New Delhi: Pulitzer Prize winner Jhumpa Lahiri`s new novel ‘The Lowland’, a story of fate and will, exile and return, of the price of idealism and of a love that can last long past death, will hit book stores in September.
Set in both India and America, ‘The Lowland’, is Lahiri`s first full-length novel since the award-winning ‘The Namesake.’
The book, published by Random House India, will be launched on September 24.
"The Lowland" is about the lives of brothers Subhash and Udayan.
Born just 15 months apart, they are inseparable and are often mistaken for each other in the Kolkata neighbourhood where they grow up.
But they are opposites, with gravely different futures ahead. It is the 1960s, and the charismatic and impulsive Udayan finds himself drawn to the Naxalite movement.
Subhash, the dutiful son, does not share his brother`s political passion; he leaves home to pursue a life of scientific research in a quiet, coastal corner of America.
But when Subhash learns what has happened to his brother in the lowland outside their family`s home, he goes back to India, hoping to pick up the pieces of a shattered family, and to heal the wounds Udayan left behind - including those seared in the heart of his brother`s wife.
Says Meru Gokhale, editorial director of Vintage Books, Random House India, "It`s moving, intelligent, heartbreaking and has an emotional sweep that carries you between continents and decades.
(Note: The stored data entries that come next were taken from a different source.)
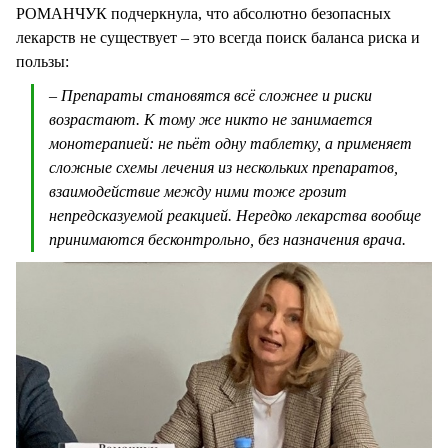
РОМАНЧУК подчеркнула, что абсолютно безопасных
лекарств не существует – это всегда поиск баланса риска и
пользы:
– Препараты становятся всё сложнее и риски
возрастают. К тому же никто не занимается
монотерапией: не пьёт одну таблетку, а применяет
сложные схемы лечения из нескольких препаратов,
взаимодействие между ними тоже грозит
непредсказуемой реакцией. Нередко лекарства вообще
принимаются бесконтрольно, без назначения врача.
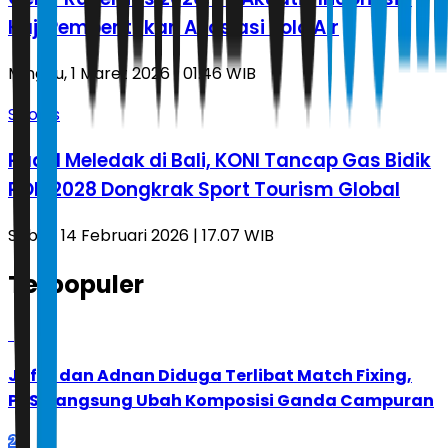
Kaji Pembentukan Asosiasi Polo Air
Minggu, 1 Maret 2026 | 01.46 WIB
Sports
Padel Meledak di Bali, KONI Tancap Gas Bidik
PON 2028 Dongkrak Sport Tourism Global
Sabtu, 14 Februari 2026 | 17.07 WIB
Terpopuler
1
Jafar dan Adnan Diduga Terlibat Match Fixing,
PBSI Langsung Ubah Komposisi Ganda Campuran
2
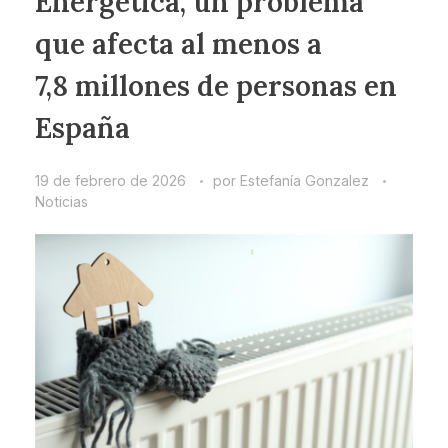
Energética, un problema
que afecta al menos a
7,8 millones de personas en
España
19 de febrero de 2026
por
Estefanía Gonzalez
Noticias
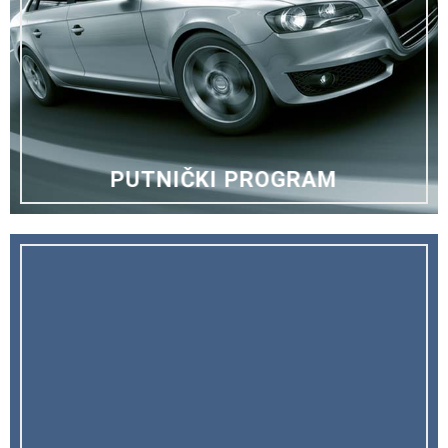
PUTNIČKI PROGRAM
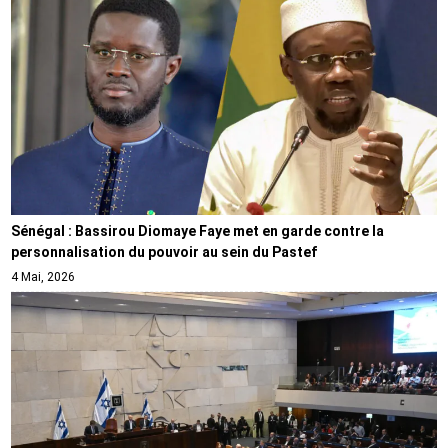
Sénégal : Bassirou Diomaye Faye met en garde contre la
personnalisation du pouvoir au sein du Pastef
4 Mai, 2026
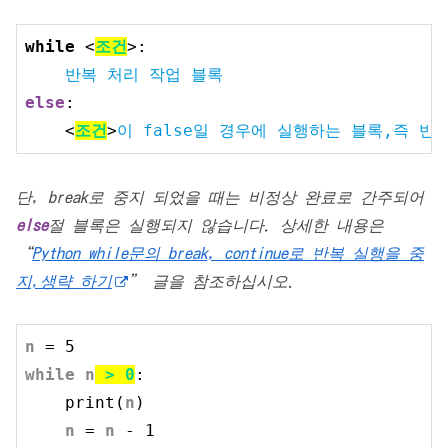
while
 <
조건
>:

 반복 처리 작업 블록
else
:

    <
조건
>
이 
false
일 경우에 실행하는 블록,즉 반
단, break로 중지 되었을 때는 비정상 완료로 간주되어
else
절 블록은 실행되지 않습니다. 상세한 내용은
“
Python while문의 break, continue로 반복 실행을 중
지,생략 하기
” 글을 참조하십시오
.
n
 = 
5
while
n
 > 
0
:

print
(
n
)
n
 = 
n
 - 
1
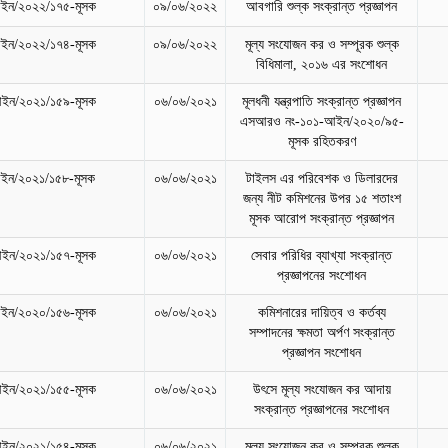
ইন/২০২২/১৭৫-মূসক
০৯/০৬/২০২২
আবগারি শুল্ক সংক্রান্ত প্রজ্ঞাপন
ইন/২০২২/১৭৪-মূসক
০৯/০৬/২০২২
মূল্য সংযোজন কর ও সম্পূরক শুল্ক
বিধিমালা, ২০১৬ এর সংশোধন
ইন/২০২১/১৫৯-মূসক
০৬/০৬/২০২১
মূলধনী যন্ত্রপাতি সংক্রান্ত প্রজ্ঞাপন
এসআরও নং-১০১-আইন/২০২০/৯৫-
মূসক রহিতকরণ
ইন/২০২১/১৫৮-মূসক
০৬/০৬/২০২১
টাইলস এর পরিবেশক ও ডিলারদের
জন্য নীট কমিশনের উপর ১৫ শতাংশ
মূসক আরোপ সংক্রান্ত প্রজ্ঞাপন
ইন/২০২১/১৫৭-মূসক
০৬/০৬/২০২১
সেবার পরিধির ব্যাখ্যা সংক্রান্ত
প্রজ্ঞাপনের সংশোধন
ইন/২০২০/১৫৬-মূসক
০৬/০৬/২০২১
কমিশনারের দায়িত্ব ও কর্তব্য
সম্পাদনের ক্ষমতা অর্পণ সংক্রান্ত
প্রজ্ঞাপন সংশোধন
ইন/২০২১/১৫৫-মূসক
০৬/০৬/২০২১
উৎসে মূল্য সংযোজন কর আদায়
সংক্রান্ত প্রজ্ঞাপনের সংশোধন
ইন/২০২১/১৫৪-মূসক
০৬/০৬/২০২১
মূল্য সংযোজন কর ও সম্পূরক শুল্ক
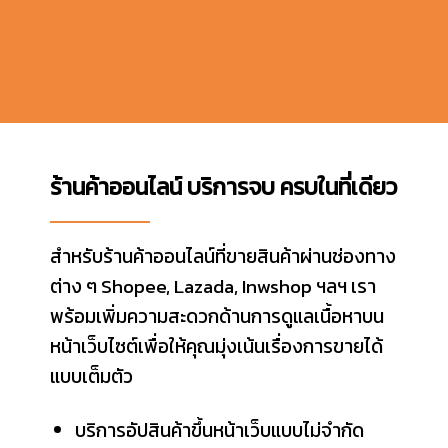
ร้านค้าออนไลน์ บริการจบ ครบในที่เดียว
สำหรับร้านค้าออนไลน์ที่ขายสินค้าผ่านช่องทาง
ต่าง ๆ Shopee, Lazada, Inwshop ฯลฯ เรา
พร้อมเพิ่มความสะดวกด้านการดูแลเนื้อหาบน
หน้าเว็บไซต์เพื่อให้คุณมุ่งเน้นเรื่องการขายได้
แบบเต็มตัว
บริการอัปสินค้าขึ้นหน้าเว็บแบบไม่จำกัด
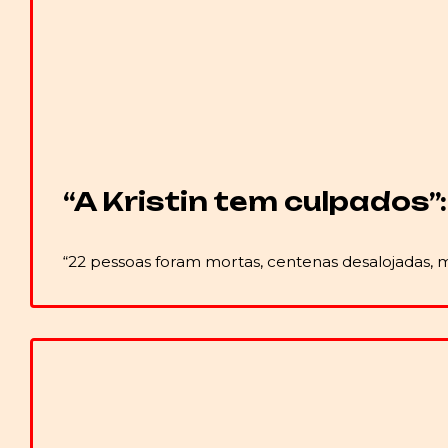
“A Kristin tem culpados
“22 pessoas foram mortas, centenas desalojadas, mi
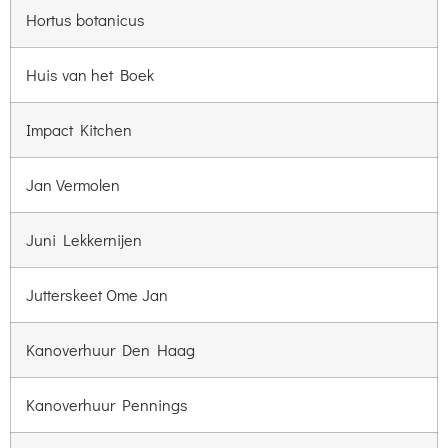
Hortus botanicus
Huis van het Boek
Impact Kitchen
Jan Vermolen
Juni Lekkernijen
Jutterskeet Ome Jan
Kanoverhuur Den Haag
Kanoverhuur Pennings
Her descriptive writing is sublime.
"Jhumpa is one of the great literary voices of our time, and `The Lowland` will be hailed as her finest book yet. She has a uniquely successful ability to reach readers, and to appeal to both the head and the heart."
Lahiri`s debut collection of stories "Interpreter of Maladies" was awarded the Pulitzer Prize, the PEN/Hemingway Award and the New Yorker Debut of the Year.
Her first novel, "The Namesake", was a New York Times Notable Book, a Los Angeles Times Book Prize finalist and was made into a major motion picture. Her second collection, "Unaccustomed Earth", was the winner of the Frank O`Connor International Short Story Award and a Commonwealth Writers` Prize.